There’s an old saying that all things come to those who wait, and after watching the Chicago Cubs win the World Series, there’s no question it’s true. It also applies to Medicare, which recently awarded all five recovery audit contractor (RAC) contracts after a nearly three-year delay.

I spoke to a few health-care attorneys who all seemed to agree that the new contracts will signal an increase in RAC reviews.
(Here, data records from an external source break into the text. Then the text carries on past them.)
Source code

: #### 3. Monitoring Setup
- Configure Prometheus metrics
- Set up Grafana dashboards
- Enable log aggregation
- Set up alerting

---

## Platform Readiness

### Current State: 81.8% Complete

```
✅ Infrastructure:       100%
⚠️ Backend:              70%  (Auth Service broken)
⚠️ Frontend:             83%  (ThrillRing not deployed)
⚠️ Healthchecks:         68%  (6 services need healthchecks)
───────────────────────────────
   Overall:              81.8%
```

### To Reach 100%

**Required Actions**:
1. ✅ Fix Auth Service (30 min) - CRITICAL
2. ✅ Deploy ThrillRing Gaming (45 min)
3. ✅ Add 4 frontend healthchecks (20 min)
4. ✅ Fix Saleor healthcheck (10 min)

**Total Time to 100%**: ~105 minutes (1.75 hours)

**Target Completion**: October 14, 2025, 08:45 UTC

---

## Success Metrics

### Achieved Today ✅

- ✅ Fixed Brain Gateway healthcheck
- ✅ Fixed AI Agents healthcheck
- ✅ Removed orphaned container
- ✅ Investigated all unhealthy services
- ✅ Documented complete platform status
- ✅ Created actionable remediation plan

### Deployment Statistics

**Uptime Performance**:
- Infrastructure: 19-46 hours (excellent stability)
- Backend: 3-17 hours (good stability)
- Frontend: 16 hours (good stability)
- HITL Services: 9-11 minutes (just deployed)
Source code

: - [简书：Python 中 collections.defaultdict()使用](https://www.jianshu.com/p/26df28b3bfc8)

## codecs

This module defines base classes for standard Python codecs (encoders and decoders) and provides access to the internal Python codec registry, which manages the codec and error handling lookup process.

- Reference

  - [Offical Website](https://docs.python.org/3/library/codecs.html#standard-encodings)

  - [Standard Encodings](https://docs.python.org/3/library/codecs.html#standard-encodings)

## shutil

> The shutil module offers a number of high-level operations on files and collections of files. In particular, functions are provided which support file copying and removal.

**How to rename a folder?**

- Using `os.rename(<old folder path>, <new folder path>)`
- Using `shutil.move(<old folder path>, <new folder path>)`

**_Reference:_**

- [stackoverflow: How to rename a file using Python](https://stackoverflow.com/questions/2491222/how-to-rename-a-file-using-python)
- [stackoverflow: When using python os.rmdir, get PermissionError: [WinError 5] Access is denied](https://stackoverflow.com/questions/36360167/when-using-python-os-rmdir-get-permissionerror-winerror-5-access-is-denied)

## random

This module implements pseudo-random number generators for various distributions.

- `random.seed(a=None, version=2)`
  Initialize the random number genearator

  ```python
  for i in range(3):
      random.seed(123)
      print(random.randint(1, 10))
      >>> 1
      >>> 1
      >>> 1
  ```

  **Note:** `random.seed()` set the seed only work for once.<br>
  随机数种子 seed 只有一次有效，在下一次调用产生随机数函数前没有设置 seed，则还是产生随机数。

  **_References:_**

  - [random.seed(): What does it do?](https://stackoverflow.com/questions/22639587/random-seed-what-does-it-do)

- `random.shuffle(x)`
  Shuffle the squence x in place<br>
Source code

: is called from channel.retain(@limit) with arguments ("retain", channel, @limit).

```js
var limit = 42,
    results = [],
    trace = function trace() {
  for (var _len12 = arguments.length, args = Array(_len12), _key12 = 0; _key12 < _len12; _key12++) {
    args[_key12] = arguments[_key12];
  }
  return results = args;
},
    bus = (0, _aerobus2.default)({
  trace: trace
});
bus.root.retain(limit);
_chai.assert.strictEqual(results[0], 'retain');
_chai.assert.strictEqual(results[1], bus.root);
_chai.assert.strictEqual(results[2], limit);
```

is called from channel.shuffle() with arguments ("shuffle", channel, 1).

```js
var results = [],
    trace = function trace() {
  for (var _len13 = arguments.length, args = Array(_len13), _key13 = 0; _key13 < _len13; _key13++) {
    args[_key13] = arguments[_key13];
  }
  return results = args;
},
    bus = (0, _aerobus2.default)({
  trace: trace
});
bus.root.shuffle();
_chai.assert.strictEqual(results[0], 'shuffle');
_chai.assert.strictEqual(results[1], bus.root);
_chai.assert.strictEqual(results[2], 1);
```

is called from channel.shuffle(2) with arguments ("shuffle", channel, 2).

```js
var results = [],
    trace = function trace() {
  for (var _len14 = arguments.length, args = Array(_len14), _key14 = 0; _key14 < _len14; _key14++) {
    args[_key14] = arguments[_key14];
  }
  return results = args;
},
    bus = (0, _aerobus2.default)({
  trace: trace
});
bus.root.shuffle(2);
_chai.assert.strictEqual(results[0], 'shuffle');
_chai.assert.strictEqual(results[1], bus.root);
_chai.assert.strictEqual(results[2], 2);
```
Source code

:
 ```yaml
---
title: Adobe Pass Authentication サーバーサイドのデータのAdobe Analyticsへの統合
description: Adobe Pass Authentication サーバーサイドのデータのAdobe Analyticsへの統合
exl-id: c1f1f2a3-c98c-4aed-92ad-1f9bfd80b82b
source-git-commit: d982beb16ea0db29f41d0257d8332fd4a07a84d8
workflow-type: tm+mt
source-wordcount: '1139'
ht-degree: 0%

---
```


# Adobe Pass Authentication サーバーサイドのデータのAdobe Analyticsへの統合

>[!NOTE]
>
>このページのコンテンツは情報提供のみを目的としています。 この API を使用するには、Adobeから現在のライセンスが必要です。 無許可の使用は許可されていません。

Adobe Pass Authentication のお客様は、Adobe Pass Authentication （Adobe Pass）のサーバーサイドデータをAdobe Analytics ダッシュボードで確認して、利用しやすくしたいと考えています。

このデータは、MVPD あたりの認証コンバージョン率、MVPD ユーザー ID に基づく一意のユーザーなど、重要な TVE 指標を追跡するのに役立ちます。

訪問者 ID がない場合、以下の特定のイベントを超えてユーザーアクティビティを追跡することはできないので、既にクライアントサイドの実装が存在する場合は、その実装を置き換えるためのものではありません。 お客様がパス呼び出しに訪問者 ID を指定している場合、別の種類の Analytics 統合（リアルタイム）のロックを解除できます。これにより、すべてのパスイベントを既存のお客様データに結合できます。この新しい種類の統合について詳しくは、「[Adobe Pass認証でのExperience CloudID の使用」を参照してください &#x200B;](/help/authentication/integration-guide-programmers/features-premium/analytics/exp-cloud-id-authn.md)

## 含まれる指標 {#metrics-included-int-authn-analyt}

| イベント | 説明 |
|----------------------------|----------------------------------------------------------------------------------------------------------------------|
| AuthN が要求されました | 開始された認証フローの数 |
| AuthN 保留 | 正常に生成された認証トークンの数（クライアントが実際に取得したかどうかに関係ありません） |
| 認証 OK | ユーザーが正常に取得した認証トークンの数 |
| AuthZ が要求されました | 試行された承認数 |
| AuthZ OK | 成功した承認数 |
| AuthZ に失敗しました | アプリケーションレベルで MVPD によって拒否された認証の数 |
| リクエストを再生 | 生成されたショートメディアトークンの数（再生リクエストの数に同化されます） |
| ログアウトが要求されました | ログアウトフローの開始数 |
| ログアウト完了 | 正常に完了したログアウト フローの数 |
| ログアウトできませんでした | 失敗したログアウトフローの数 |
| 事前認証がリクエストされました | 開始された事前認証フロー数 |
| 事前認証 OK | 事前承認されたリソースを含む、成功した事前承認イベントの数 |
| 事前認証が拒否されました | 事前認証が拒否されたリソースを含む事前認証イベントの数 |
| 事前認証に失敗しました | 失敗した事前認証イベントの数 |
Judy Waltz, an attorney with Foley & Lardner in San Francisco, said there might be a little lag as the new RACs get up to speed, but said they’re sure to ramp up their activity quickly.

Waltz also said it was significant that Medicare awarded a RAC dedicated to reviewing durable medical equipment and home health/hospice claims, which she said indicates those areas will be subject to more audits and enforcement.

The five contracts were awarded to Performant Recovery Inc., Cotiviti Inc. and HMS Federal Solutions, with Performant serving as a traditional RAC as well as focusing on durable medical equipment and Cotiviti being selected to cover two regions. The RAC program is designed to find and recover improper Medicare payments.

Melissa Myers, senior associate director of policy at the American Hospital Association, told me she expects the new RACs will continue to be a burden for hospitals. “Barring a full-scale reform of the flawed contingency-fee payment structure that incentivizes RACs to deny claims, we foresee continued behavior by the RACs that have imposed an administrative and financial burden on hospitals and led to the overwhelming backlog the Medicare appeals system is buckling under today,” Myers said.

Kristin Walter, a spokeswoman for the Council for Medicare Integrity, a RAC trade association, said the council was pleased with the contract awards and said it points to a renewed commitment from Medicare to tackle improper payments. Walter said RACs are essential in preserving the financial integrity of the program, according to a statement.